→ Selected text

__________________________________________________

It is Buyer’s fiduciary-like obligation to negotiate for more favorable provisions, such as termination rights with or without cause, most favored pricing, liquidated damages for breaches, back-to-dollar-one rebate opportunities, longer payment terms with discounts for early payment, objective quality standards, improved delivery and service levels, insurance-backed contingency planning, limited excusable delay, and many others.

9. The Evils Of Premature Selection

Buyer often rushes to the finish line – a very costly practice. Buyer feels compelled to expedite communication to the Supplier with the greatest likelihood of being awarded the contract. It gets worse. Buyer also may notify the losing suppliers that they will not be awarded the contract. The problem is Buyer’s loss of leverage and Supplier’s increased level of security.

Buyer commits these errors without executing a best practices procurement process: specifications still may be unclear; multiple rounds of negotiations have not been conducted; Buyer has not analyzed creative alternatives; all terms of the deal have not been discussed; there is no contract. Buyer may claim that it has an ethical obligation to inform the finalist in order to reward Supplier for its hard work in responding to the bid request. Furthermore, Buyer feels a duty to inform the losers so as to not “string them along.”

Buyer may feel better about the process, but Buyer has lost all leverage at this point in the negotiation with finalist and will have “face saving” issues with the runners-up if Buyer has to go back to them in the event that the finalist’s supply agreement falls through. Full disclosure in the request for proposal and good communication with each Supplier throughout the process allows Buyer to reserve communication of the outcome until the final agreement is signed. In fact, it could be a serious breach of ethics for Buyer to subtly signal to Supplier that it is the likely winner.

10. Maintain The Relationship: Strategic Approach

Insecurity and fear are great motivators to change the behavior of others in a negotiation. When should Buyer and Supplier work hard to create a secure and comfortable environment? It benefits all parties to build trust, respect, and reputation. Buyer has a fiduciary-like duty to develop a strategic approach to relationship building in order to better influence Supplier. Essentially, Buyer must become a best-in-class sales professional.

__________________________________________________

→ Data segment
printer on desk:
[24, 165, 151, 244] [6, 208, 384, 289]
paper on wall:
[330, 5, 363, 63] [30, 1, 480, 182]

__________________________________________________

→ Your instructions
Transcribe the procurement negotiation text above word for word, everything from "9. The Evils" down to "level of security.".

→ Exercise response
9. The Evils Of Premature Selection

Buyer often rushes to the finish line – a very costly practice. Buyer feels compelled to expedite communication to the Supplier with the greatest likelihood of being awarded the contract. It gets worse. Buyer also may notify the losing suppliers that they will not be awarded the contract. The problem is Buyer’s loss of leverage and Supplier’s increased level of security.